# ASSIGNMENT
Examine each line of the listing below. Copy those in which the string "suất" appears.
+-------+
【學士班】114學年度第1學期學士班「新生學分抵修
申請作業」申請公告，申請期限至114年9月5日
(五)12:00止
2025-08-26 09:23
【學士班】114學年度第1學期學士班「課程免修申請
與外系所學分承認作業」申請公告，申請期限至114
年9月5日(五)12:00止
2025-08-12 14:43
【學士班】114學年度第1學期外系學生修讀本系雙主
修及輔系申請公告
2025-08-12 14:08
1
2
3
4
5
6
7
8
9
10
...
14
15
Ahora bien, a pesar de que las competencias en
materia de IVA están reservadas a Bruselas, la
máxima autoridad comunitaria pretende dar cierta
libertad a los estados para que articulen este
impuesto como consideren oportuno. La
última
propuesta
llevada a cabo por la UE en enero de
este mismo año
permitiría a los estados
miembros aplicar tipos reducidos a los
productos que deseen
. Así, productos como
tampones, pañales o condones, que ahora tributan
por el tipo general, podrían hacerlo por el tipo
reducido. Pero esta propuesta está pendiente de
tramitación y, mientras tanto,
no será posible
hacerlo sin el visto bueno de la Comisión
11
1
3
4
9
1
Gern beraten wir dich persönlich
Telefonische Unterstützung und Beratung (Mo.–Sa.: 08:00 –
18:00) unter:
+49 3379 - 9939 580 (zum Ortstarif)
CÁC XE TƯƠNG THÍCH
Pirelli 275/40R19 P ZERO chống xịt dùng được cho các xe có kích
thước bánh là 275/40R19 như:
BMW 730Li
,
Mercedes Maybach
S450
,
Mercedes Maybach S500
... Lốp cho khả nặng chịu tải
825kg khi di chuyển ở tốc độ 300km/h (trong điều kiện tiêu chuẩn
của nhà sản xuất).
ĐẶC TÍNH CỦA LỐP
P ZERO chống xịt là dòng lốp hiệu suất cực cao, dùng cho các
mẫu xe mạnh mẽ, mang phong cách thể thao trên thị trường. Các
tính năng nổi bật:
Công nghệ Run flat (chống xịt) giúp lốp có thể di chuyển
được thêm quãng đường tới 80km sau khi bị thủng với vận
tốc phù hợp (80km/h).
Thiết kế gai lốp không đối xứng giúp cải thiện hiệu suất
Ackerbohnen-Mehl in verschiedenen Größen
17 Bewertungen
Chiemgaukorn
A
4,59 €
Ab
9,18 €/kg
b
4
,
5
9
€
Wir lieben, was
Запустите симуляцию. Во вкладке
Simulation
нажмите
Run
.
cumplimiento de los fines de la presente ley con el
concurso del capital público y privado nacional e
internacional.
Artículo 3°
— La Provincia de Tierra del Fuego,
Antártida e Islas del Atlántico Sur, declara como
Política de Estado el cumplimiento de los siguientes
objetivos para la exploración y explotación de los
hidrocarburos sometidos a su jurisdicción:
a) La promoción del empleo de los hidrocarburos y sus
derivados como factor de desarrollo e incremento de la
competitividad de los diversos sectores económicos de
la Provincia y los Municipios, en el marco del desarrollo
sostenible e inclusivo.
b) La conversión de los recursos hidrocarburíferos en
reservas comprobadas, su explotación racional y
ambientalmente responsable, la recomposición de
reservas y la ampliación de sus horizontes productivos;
+-------+
# WRITTEN ANSWER
P ZERO chống xịt là dòng lốp hiệu suất cực cao, dùng cho các
Thiết kế gai lốp không đối xứng giúp cải thiện hiệu suất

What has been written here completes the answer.